Structural reforms to tackle inequality are critical to the success of the post-2015 development agenda, said participants at UNCTAD's annual Trade and Development Board (TDB).

A wide range of member States and experts from civil society, academia, multilateral institutions and the private sector returned to the issue several times throughout the meeting, emphasising that the current trend of ever-widening inequality was unsustainable.

The income share of the top 1 per cent of earners in the USA is now 20 per cent, the same as in 1925, said Giovanni Cornia, professor at the University of Florence, and a leading expert on the subject.

Between 2000 and 2010 most countries saw an increase in their Gini coefficient, with China's now at 45. While faster economic growth initially leads to greater inequality in developing countries, a Gini coefficient of 35 to 40 is associated with lower rates of growth, said Mr Cornia.
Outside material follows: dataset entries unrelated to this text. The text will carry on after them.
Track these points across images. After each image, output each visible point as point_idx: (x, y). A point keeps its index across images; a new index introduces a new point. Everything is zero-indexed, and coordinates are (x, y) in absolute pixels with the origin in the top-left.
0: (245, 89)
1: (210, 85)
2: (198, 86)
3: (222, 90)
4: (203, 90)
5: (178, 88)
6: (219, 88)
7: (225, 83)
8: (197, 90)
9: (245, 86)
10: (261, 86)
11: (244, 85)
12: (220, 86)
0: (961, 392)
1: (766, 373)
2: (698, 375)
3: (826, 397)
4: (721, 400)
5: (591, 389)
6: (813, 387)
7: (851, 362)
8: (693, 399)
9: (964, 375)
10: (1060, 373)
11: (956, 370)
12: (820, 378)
Sanya Reid Smith, Senior Researcher at the Third World Network, presented the Report of the Public Symposium to the Board. She welcomed the Symposium, which was titled "A Better World Economic Order for Equality and Sustainable Development Post-2015", as a valuable opportunity for civil society to exchange ideas and contribute to policy dialogue.

Picking up on issues raised by civil society at the Symposium, Ms Reid Smith expressed concern about how multilateral trade and investment agreements had made it more difficult for developing countries to achieve food security, diversify their economies and invest in public services. For example, cotton subsidies in developed countries continued to drive African cotton growers out of business, TRIMS (Trade-Related Investment Measures) restricted developing countries' ability to pursue active industrial policies, and the TISA (Trade in Services Agreement) gave foreign firms access to markets for key public services.

At a separate session of the TDB, WTO Director-General Roberto Azevedo acknowledged that some of these issues had resulted in the current impasse at the WTO, with members unable to agree on the implementation of the new rules decided at the Bali Ministerial in December 2013. He said that WTO member States had made progress on issues concerning Least Developed Countries, agriculture and trade facilitation over the summer and were due to meet on 6 October to agree to adopt the new measures.

Throughout the meeting both developed and developing countries emphasised the risk that widening inequality poses to long-term growth. Some developing countries pointed out that sudden trade liberalisation can lead to unemployment and increase income inequality. At the opening session the European Union representative said inequality was a "universal concern for low, middle and high income countries" and that the global community needed a "job-centred sustainable development agenda".

Sangheon Lee, senior economist at the ILO, linked widening inequality to economic stagnation: "Investment-led growth will have limits without increased consumption," he said.